"Dejé de creer en Papá Noel cuanto tenía seis años. Mi madre me llevó a verlo a unos grandes almacenes y él me pidió un autógrafo".

Así resumía Shirley Temple una infancia llena de fama pero en la que nadie se cuidó de preservar su inocencia.

Eran los tiempos en los que Hollywood se regía por el sistema de estudios, en el que las estrellas eran, a pesar de todo, sometidas a duros contratos en los que, si Joan Crawford tenía que dar cuenta de las fechas de su menstruación, tampoco hubo concesiones al desarrollo natural de una niña.

Shirley Jane Temple, nacida en la localidad californiana de Santa Mónica el 23 de abril de 1928, no había tardado ni cinco años en meterse al mundo en el bolsillo con sus increíbles cualidades y la 20th Century Fox -como haría también la MGM con Judy Garland- no dudó en explotar a la gallina de los huevos de oro mientras fue posible.

Capaz de ejecutar las más complejas coreografías de claqué, de llevar los tirabuzones más inamovibles de Hollywood y con una candidez y una sonrisa que se tradujo en millones de dólares, Temple es uno de esos casos en los que el icono sobrevive a sus propias películas.

"Ojos cándidos" (1934), "La pequeña coronela" (1935) o "Rebeca, la de la granja del Sol" (1938) son títulos que han quedado difuminados en la memoria, pero su imagen sigue siendo símbolo de una época en la que el cine era el entretenimiento por excelencia.

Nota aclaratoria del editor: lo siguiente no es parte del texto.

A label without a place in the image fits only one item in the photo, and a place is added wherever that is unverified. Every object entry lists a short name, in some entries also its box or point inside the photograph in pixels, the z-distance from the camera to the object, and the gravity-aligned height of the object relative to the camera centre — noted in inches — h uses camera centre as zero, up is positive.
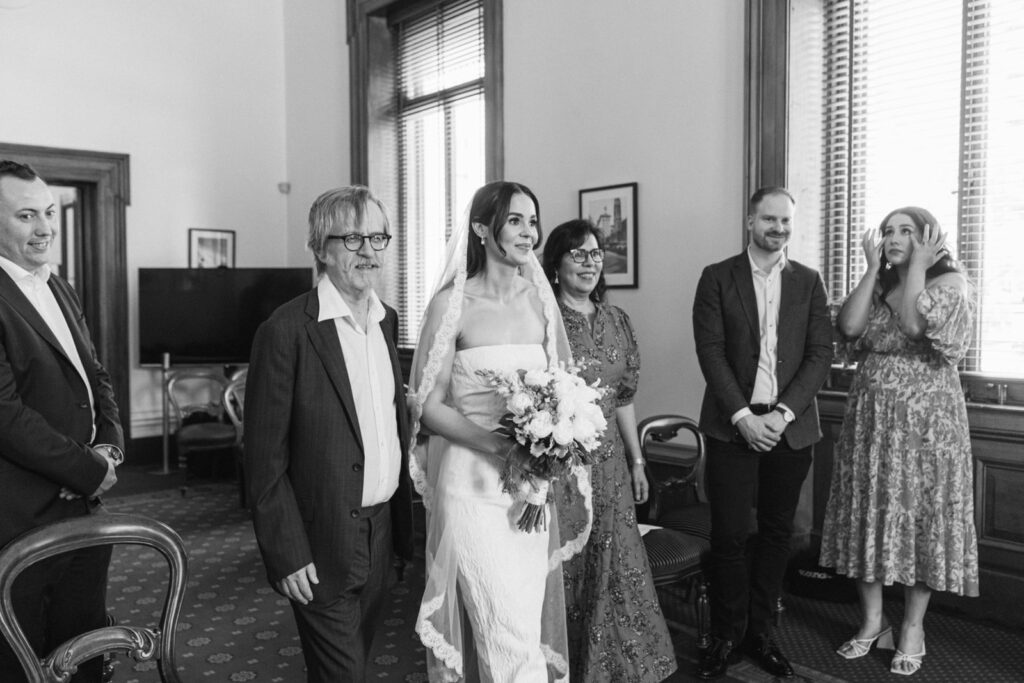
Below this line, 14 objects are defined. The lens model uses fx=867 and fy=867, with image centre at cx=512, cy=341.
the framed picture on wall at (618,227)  200.2 +19.6
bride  89.7 -16.1
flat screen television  298.0 -0.7
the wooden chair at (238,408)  252.1 -29.9
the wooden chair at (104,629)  65.8 -22.6
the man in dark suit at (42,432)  96.9 -13.9
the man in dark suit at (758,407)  132.0 -14.8
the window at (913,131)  154.6 +34.4
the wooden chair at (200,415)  270.8 -35.8
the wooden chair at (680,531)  131.4 -36.0
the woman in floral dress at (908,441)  130.6 -20.3
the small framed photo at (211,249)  321.1 +23.6
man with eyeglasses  80.1 -12.6
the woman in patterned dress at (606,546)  119.4 -32.9
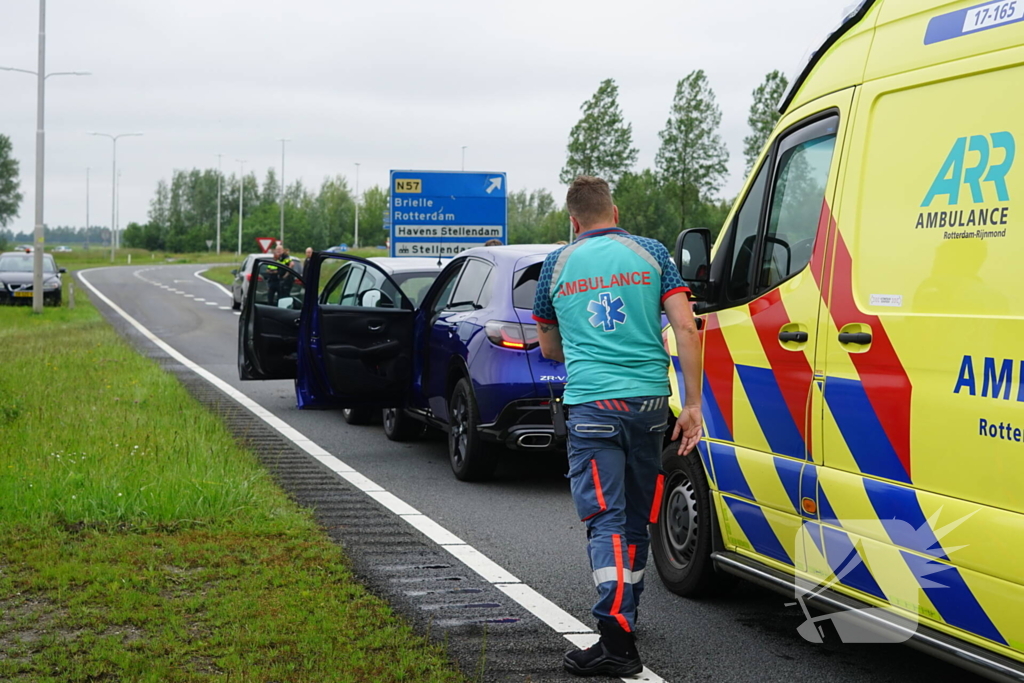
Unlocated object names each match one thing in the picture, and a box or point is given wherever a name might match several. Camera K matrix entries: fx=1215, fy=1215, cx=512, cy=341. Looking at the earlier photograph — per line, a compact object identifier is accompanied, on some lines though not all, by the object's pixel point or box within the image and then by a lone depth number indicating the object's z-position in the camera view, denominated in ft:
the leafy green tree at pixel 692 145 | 228.63
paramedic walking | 14.65
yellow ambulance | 11.45
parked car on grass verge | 109.91
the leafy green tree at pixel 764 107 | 224.12
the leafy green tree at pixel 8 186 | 455.22
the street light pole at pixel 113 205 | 301.35
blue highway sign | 80.69
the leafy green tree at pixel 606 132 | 229.45
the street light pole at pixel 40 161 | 97.96
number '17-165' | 11.69
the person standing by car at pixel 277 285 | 39.88
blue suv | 27.07
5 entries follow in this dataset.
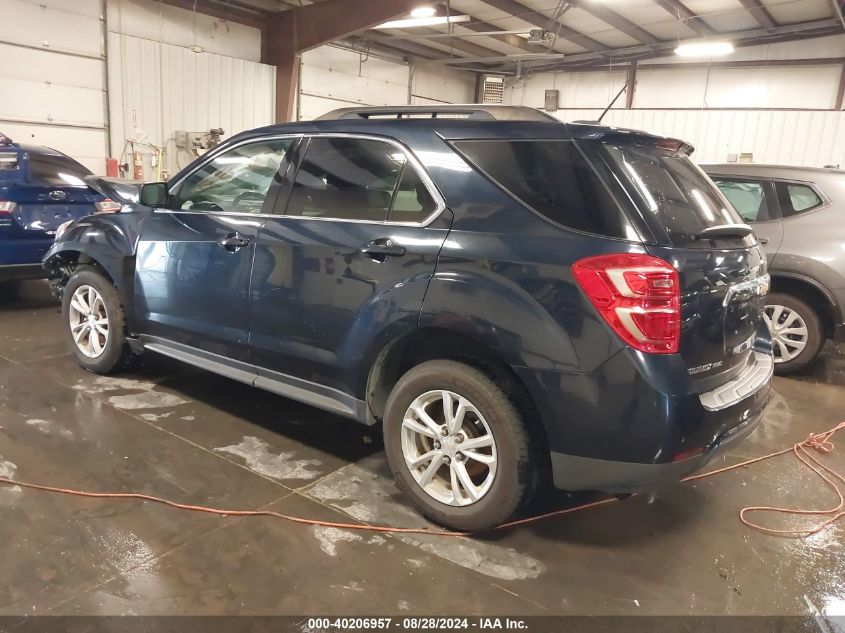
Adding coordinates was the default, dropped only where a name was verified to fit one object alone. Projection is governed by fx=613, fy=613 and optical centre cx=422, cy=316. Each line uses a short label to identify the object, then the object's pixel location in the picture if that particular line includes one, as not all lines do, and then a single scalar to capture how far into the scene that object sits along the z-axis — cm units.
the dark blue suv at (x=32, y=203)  571
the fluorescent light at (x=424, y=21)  1070
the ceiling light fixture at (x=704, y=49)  1078
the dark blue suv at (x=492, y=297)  214
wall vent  1594
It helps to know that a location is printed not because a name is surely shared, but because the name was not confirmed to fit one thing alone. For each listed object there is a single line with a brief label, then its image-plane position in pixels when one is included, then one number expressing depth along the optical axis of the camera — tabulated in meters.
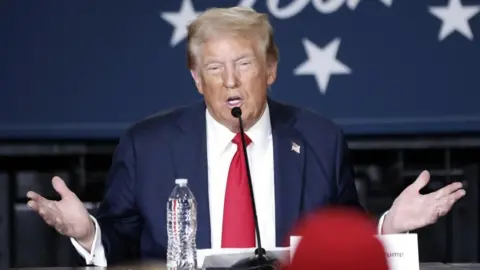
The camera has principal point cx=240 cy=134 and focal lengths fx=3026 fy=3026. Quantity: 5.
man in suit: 6.53
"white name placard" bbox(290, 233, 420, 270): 6.11
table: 6.26
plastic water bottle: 6.24
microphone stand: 6.06
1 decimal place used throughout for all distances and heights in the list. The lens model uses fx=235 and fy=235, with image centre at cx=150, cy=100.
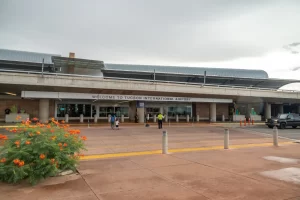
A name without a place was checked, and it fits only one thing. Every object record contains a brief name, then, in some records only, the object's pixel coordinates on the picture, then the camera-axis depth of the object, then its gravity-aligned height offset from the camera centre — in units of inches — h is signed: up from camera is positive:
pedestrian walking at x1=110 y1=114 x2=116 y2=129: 839.1 -31.3
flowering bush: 232.1 -44.8
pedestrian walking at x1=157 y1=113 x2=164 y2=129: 900.1 -36.3
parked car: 1013.2 -37.5
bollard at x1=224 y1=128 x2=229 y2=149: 464.6 -53.7
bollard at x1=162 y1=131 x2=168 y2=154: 401.9 -57.3
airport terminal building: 1035.3 +99.6
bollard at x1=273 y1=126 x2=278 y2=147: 516.1 -54.6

Carole Lombard y directores como John Ford asumieron estar por debajo de ella en el cartel, pero llegó el momento que los magnates del cine temían: la adolescencia.

Shirley, a pesar de que hizo mejores interpretaciones y filmes de mayor calidad -como "Desde que te fuiste" (1944), con Claudette Colbert, o "El solterón y la menor" (1947), con Cary Grant-, no pudo compensar el peso de su pasado como estrella infantil.

Estados Unidos había enloquecido con ella. En los años posteriores, actrices como Shirley McLaine o Shirley Jones reconocerían que sus madres les llamaron así en homenaje a la "Pobre niña rica", como titulaba una de sus películas, e incluso un cóctel llegó a adoptar su nombre: una mezcla de Ginger Ale con naranja y granadina rematado por una guinda al marrasquino y un poco de limón.

Sus récords se acumulaban: en 1935 recibió un Óscar especial, con tan solo siete años, un premio que había entregado el año anterior a Claudet Colbert. También sus huellas son las más chiquitinas del paseo de la fama en Sunset Boulevard en Hollywood.

Pero Temple, aunque siguió en el mundo del espectáculo gracias a algunos programas de televisión, dio por terminados sus gloriosos tiempos en el cine y se pasó a la política como miembro activo del partido republicano de Estados Unidos.

En 1967 se presentó, sin resultados positivos, a las elecciones a la Cámara de los Representantes como candidata por California, pero Richard Nixon sí la tuvo en cuenta y la hizo delegada adjunta de la misión norteamericana en la ONU, dentro del comité para el estudio de los problemas del medio ambiente, humanos y sociales.

Ya había dejado de ser la cándida Shirley Temple y, tomando el apellido de su segundo marido -el político y empresario Charles A.

Black-, pasó a ser la férrea conservadora Shirley Temple Black.

Así ejerció, en 1974, de embajadora de los Estados Unidos en Ghana, en 1976 fue jefa de protocolo de la Casa Blanca y, ya en 1989, George Bush la designó embajadora de su país en Checoslovaquia.

Tras el cine y la política, su tercera batalla ha sido, desde 1972, la salud. Aquel año le fue extirpado un pecho y, desde entonces, se erigió como apoyo moral para todas las mujeres en su misma situación.

Además, fue fundadora de una Federación Internacional para combatir la esclerosis, y en 1988 publicó el primer volumen de su autobiografía, titulado, como es lógico "Child Star".

Diez años más tarde, apareció en el 70 cumpleaños de la Academia de Hollywood y, desde entonces, dosifica sus apariciones públicas en pos de una vida tranquila y familiar en una casa al norte de California.